Le Colonial Tour, ou l’autre façon de refuser l’oubli des crimes coloniaux

Afrique Connection | 21 / 02 / 2014 à 02:44

Pour refuser le rangement des méfaits de la colonisation dans les tiroirs de l’oubli, les associations anti- colonialistes organisent depuis deux ans un Colonial Tour, sorte de voyage d’étude dans le cœur des entreprises parisiennes qui ont symbolisé la colonisation. En prélude à la semaine anticoloniale.

 

Depuis le 14 février dernier, la semaine anticoloniale bat son plein à Paris. Pour lancer cet évènement mémorial,  le Conseil représentatif des associations noires de France (CRAN) et l’association Sortir du colonialisme ont organisé, deux jours plus tôt, un « Colonial Tour », une excursion « touristique »  au cœur des symboles de la colonisation dans la capitale française. A bord d’un bus, une soixantaine de journalistes ont visité les « entreprises coloniales d'hier  et d'aujourd'hui », avec comme guide, les historiens Marcel Dorigny et Olivier Le Cour Grandmaison. A chacune des étapes du parcours, il a été expliqué aux participants le rôle que la dite entreprise a joué dans la France coloniale. Comme un symbole, le bus touristique a pris départ rue de Lille,  très tôt le matin, devant la Caisse des dépôts et consignations, qui avait recueilli en son temps la rançon imposée à Haïti, soit une somme qui équivaut à 21 milliards de dollars d'aujourd'hui. Ce en « réparation » du « préjudice » subi par la France du fait de l'abolition de l'esclavage.  

Le Colonial Tour marquera ensuite un second arrêt au Crédit suisse, qui a racheté la Banque Hottinguer en 1997. Ce fut l'occasion de rappeler les activités de son fondateur, Jean-Conrad Hottinguer, fait baron d'Empire sous Napoléon. De 1808 à 1811, il fut nommé à la tête d'un Cartel du coton et organisa en propre plusieurs expéditions négrières, qui aboutirent à la déportation directe de centaines d'esclaves dans les colonies d'Amérique.

A la troisième étape, a été évoqué le passé de Spie et de Spie Batignolles, issues de la Société des Batignolles, qui a fait creuser le chemin de fer du Congo-Océan dans les années 1920, en recourant aux travaux forcés. 17 000 personnes selon les chiffres officiels, mais sans doute plus de 100 000 en réalité, y ont perdu la vie.  

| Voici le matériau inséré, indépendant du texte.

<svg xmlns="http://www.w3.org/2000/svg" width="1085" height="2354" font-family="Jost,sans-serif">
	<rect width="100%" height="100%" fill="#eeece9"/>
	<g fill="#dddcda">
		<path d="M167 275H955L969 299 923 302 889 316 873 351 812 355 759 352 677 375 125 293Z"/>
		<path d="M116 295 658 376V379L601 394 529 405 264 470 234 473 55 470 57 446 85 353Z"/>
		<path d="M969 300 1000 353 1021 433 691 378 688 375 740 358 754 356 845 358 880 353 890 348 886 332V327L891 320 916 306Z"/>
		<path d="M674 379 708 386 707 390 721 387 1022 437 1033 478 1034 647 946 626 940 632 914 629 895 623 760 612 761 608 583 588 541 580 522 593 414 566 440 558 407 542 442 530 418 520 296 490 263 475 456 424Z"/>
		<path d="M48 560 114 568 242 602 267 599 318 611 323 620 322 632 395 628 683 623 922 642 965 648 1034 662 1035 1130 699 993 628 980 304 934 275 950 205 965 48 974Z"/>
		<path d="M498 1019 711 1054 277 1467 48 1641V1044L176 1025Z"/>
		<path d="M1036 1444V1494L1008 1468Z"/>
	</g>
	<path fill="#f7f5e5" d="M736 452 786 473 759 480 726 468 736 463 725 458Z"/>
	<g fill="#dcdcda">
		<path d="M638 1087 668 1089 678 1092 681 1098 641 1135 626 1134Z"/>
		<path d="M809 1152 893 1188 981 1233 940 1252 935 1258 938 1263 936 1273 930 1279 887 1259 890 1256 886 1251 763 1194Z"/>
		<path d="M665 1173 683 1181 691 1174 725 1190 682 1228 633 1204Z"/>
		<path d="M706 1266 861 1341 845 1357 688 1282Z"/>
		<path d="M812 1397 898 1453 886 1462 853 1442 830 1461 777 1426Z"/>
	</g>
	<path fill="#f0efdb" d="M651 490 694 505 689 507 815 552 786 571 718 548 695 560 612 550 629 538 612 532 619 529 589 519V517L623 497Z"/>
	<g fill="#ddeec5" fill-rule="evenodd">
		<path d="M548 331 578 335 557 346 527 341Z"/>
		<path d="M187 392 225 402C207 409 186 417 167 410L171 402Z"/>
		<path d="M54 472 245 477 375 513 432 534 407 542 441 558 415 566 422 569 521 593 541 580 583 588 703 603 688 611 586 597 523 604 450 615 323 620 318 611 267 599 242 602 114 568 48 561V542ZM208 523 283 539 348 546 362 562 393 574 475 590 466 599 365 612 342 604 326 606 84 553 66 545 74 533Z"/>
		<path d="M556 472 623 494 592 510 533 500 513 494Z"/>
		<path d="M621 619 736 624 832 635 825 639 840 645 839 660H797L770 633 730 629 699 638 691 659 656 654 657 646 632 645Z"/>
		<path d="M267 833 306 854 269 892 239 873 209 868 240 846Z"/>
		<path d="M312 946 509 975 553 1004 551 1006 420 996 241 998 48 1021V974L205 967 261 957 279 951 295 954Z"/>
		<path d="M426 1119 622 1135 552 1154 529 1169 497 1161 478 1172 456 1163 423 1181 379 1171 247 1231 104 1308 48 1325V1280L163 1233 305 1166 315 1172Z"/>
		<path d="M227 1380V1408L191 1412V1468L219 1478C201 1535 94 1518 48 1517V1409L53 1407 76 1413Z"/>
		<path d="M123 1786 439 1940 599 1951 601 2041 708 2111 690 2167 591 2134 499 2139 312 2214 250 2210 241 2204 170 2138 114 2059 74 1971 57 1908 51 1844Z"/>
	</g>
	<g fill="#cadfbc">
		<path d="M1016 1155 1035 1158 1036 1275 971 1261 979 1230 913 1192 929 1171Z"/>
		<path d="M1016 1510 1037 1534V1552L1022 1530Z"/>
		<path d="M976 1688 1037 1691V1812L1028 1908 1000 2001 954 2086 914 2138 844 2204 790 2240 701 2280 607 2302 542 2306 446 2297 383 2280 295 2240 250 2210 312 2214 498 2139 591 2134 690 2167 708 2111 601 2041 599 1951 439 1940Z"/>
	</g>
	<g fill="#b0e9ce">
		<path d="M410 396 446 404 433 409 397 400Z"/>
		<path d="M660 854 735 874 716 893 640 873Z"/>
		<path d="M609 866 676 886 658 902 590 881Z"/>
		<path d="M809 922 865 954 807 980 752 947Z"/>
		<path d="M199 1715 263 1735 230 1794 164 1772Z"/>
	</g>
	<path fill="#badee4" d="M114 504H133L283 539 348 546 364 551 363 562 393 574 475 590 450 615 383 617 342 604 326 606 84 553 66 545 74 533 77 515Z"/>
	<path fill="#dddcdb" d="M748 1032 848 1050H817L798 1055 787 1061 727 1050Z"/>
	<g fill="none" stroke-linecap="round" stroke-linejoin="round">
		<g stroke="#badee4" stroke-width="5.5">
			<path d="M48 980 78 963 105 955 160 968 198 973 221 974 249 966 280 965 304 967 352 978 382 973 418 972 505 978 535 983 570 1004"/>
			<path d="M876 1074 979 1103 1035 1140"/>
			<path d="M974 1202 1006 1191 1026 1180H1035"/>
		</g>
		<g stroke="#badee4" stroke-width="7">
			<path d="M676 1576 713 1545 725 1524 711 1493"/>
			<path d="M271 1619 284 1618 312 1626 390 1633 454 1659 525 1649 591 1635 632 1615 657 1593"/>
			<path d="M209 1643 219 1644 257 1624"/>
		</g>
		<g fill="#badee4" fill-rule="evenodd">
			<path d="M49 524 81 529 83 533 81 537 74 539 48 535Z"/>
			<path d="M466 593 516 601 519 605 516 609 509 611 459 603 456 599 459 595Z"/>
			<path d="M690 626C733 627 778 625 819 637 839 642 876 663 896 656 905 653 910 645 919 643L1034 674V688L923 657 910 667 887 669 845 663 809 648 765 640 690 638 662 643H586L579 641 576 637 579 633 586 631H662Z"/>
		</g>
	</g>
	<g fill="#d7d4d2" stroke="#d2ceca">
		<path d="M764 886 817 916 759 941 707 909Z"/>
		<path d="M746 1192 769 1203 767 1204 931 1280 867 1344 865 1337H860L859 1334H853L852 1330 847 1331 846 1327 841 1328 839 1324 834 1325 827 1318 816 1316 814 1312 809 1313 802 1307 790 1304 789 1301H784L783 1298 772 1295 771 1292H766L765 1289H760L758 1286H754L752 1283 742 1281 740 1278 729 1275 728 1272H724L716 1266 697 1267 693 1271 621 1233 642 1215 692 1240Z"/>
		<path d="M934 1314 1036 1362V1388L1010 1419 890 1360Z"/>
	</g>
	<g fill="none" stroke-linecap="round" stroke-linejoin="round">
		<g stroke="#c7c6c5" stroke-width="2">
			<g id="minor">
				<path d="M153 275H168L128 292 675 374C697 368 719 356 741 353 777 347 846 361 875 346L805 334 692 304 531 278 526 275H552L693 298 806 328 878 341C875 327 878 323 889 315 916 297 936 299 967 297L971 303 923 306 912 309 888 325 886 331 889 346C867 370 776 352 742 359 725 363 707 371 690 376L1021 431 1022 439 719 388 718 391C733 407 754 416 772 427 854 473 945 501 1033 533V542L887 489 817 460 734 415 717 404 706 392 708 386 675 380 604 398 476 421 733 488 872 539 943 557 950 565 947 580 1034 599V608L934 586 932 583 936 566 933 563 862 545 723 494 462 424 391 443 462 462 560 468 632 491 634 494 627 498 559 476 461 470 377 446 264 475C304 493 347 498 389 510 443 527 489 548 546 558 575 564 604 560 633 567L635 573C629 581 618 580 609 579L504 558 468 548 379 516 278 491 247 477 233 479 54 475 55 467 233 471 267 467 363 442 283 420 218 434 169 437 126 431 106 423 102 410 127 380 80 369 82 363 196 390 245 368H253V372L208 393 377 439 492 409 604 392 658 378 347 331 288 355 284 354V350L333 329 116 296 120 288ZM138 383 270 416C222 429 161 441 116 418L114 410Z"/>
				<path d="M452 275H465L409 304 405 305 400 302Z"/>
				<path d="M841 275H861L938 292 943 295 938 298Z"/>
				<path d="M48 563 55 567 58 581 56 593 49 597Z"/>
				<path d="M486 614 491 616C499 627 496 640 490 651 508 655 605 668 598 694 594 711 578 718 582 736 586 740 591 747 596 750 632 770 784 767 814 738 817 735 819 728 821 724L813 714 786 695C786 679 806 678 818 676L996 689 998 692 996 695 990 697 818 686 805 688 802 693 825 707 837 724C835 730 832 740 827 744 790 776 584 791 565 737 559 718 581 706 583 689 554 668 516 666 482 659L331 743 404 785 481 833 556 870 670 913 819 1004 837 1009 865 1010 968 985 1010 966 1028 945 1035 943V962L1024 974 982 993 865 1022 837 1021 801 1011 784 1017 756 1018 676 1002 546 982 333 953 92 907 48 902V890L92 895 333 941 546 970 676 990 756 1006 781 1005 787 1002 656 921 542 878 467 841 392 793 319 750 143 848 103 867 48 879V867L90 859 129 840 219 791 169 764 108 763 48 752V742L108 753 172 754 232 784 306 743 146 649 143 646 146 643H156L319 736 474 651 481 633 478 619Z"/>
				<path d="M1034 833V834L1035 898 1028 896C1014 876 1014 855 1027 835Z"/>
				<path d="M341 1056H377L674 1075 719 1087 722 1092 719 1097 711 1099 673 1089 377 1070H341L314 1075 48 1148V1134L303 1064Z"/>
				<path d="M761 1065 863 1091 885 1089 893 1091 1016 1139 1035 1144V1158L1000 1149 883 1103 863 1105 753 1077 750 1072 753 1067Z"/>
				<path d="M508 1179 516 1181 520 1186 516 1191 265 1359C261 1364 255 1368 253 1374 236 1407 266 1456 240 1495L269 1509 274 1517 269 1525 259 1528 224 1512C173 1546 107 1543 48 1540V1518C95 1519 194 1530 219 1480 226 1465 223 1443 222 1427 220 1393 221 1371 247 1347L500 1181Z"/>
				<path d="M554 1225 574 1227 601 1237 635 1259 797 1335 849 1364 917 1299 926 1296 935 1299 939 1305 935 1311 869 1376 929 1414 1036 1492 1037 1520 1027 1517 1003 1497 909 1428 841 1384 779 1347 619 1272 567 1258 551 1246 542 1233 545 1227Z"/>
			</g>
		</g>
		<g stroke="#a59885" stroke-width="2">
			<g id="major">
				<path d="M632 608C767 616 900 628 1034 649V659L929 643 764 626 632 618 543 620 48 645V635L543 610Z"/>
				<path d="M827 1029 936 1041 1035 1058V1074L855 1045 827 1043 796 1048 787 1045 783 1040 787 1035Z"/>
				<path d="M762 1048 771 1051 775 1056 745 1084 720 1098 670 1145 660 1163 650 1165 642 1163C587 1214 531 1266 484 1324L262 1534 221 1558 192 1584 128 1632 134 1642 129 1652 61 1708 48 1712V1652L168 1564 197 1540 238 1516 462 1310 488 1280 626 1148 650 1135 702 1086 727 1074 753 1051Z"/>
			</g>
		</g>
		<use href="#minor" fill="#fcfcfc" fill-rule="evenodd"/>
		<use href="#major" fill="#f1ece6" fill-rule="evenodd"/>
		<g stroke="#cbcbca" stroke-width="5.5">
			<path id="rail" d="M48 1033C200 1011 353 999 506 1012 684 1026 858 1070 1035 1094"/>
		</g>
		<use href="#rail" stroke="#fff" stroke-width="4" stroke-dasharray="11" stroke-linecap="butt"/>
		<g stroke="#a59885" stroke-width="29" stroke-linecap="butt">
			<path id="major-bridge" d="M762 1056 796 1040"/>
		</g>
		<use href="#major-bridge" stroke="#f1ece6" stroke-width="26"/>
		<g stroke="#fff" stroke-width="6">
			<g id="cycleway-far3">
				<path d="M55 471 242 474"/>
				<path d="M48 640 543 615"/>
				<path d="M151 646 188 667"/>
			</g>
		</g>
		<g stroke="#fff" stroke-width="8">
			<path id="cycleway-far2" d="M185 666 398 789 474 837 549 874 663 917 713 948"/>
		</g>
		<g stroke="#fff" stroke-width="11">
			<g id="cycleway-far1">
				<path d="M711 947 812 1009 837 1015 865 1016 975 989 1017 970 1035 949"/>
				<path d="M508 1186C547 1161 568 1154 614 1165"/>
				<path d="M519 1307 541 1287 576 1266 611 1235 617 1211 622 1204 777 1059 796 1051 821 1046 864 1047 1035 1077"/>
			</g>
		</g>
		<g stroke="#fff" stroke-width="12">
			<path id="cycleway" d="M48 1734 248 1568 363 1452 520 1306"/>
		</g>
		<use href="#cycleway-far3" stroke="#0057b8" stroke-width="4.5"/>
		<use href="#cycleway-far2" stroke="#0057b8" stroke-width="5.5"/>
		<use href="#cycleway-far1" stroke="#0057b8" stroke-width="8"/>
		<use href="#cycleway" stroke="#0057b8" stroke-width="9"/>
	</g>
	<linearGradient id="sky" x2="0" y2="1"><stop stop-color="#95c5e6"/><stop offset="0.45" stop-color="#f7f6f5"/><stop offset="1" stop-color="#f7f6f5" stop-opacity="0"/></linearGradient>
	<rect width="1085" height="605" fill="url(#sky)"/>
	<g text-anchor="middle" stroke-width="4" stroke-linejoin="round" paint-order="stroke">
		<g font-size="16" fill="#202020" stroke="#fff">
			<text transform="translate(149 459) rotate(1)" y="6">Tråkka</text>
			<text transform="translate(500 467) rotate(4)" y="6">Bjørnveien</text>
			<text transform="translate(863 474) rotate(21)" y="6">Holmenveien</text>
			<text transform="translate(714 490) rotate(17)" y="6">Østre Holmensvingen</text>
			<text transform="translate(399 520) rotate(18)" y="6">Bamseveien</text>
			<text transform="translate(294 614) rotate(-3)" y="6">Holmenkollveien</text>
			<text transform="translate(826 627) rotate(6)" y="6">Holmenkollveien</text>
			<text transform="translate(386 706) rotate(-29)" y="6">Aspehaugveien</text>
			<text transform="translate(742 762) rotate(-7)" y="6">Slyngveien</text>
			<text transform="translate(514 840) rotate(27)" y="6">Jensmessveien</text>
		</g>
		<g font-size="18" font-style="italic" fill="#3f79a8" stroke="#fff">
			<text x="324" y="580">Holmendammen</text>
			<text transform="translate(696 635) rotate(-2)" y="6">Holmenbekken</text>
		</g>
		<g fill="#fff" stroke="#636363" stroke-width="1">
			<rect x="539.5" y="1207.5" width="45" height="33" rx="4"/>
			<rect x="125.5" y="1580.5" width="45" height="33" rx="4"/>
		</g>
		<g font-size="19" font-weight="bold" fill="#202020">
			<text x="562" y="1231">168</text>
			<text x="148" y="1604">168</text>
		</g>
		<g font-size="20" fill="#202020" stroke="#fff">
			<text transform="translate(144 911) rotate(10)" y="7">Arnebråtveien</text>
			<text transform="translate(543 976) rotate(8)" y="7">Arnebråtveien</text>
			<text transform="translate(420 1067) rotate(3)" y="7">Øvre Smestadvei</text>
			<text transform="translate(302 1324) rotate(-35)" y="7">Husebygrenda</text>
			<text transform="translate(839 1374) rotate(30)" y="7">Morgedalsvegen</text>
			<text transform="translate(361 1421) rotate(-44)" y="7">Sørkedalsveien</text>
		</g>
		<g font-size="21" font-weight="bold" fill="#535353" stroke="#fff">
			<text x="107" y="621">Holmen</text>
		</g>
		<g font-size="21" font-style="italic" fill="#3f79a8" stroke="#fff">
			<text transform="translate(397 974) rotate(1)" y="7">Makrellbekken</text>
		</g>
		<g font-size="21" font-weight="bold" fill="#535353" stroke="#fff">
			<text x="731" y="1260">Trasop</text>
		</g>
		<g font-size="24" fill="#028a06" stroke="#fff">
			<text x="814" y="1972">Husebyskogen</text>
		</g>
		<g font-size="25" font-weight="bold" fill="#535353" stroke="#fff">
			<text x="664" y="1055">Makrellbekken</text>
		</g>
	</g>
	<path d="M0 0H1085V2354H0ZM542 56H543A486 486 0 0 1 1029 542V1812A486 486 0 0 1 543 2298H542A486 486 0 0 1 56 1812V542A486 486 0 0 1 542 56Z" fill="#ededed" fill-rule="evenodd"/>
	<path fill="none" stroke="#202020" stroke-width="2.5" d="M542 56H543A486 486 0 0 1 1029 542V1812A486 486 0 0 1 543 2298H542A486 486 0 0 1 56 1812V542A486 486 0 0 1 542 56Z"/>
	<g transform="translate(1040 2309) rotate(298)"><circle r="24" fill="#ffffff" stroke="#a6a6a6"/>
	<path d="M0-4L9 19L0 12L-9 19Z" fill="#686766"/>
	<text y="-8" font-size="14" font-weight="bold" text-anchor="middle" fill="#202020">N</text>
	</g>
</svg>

Enfin, les deux dernières étapes ont permis de découvrir les activités multiples de Total et de Bolloré, splendeurs et joyaux de la Françafrique. « Fortunes, prestige, massacres, pillages et esclavages », a commenté Louis-Georges Tin, le président du CRAN. Cette promenade a été l'occasion de révélations multiples, qui ont montré au grand public « l'étendue des crimes coloniaux et des profits engrangés ».

La semaine coloniale prend fin le 3 mars prochain. Le 1er mars, une grande manifestation anticoloniale et antiraciste a lieu à la Place République, dans le 11e arrondissement de Paris.